Acompanhe o SBT News nas TVs por assinatura Claro (586), Vivo (576), Sky (580) e Oi (175), via streaming pelo +SBT, Site e YouTube, além dos canais nas Smart TVs Samsung e LG.

Siga no Google Discover

O bebê era prematuro extremo e nasceu com apenas 26 semanas, em um parto considerado de alto risco. Ele recebia cuidados intensivos na UTI neonatal, mas não teve a causa da morte oficialmente divulgada pelo hospital.

De acordo com especialistas, a bactéria Acinetobacter baumannii é uma das mais perigosas do mundo, segundo a Organização Mundial da Saúde (OMS). Ela está associada principalmente a infecções hospitalares e se destaca pela resistência à maioria dos antibióticos disponíveis, o que dificulta o tratamento.

O infectologista Alessandro Pasqualotto explica que a bactéria costuma estar presente em ambientes hospitalares, especialmente em superfícies úmidas, como pias, equipamentos e áreas próximas a leitos. Segundo ele, o risco aumenta em pacientes mais vulneráveis, como prematuros ou pessoas submetidas a procedimentos invasivos.
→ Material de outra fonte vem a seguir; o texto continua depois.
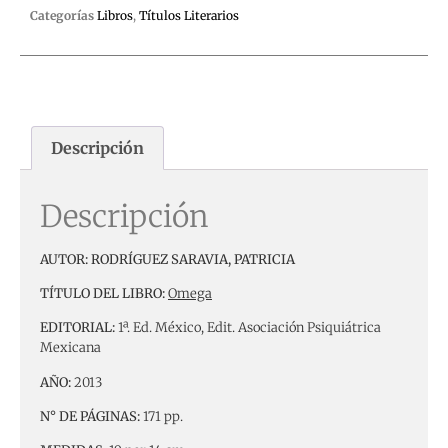
Categorías
Libros
,
Títulos Literarios
Descripción
Descripción
AUTOR: RODRÍGUEZ SARAVIA, PATRICIA
TÍTULO DEL LIBRO:
Omega
EDITORIAL:
1ª. Ed. México, Edit. Asociación Psiquiátrica
Mexicana
AÑO:
2013
N° DE PÁGINAS:
171 pp.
Ao todo, 34 bebês estavam internados na unidade. Desses, quatro testaram positivo para a superbactéria.

Após a confirmação da morte de um dos recém-nascidos, a UTI foi fechada temporariamente como medida de prevenção para evitar novos casos de infecção.

Os outros três bebês infectados estão com quadro de saúde estável. Eles permanecem isolados e são acompanhados por equipes médicas exclusivas.

Enquanto isso, gestantes de alto risco estão sendo encaminhadas para outros hospitais da capital gaúcha.

Como evitar infecções hospitalares?

Especialistas destacam que o controle de infecções hospitalares depende de medidas rigorosas, como uso racional de antibióticos; redução de procedimentos invasivos desnecessários; reforço nas equipes de controle de infecção; e higienização constante de ambientes e equipamentos.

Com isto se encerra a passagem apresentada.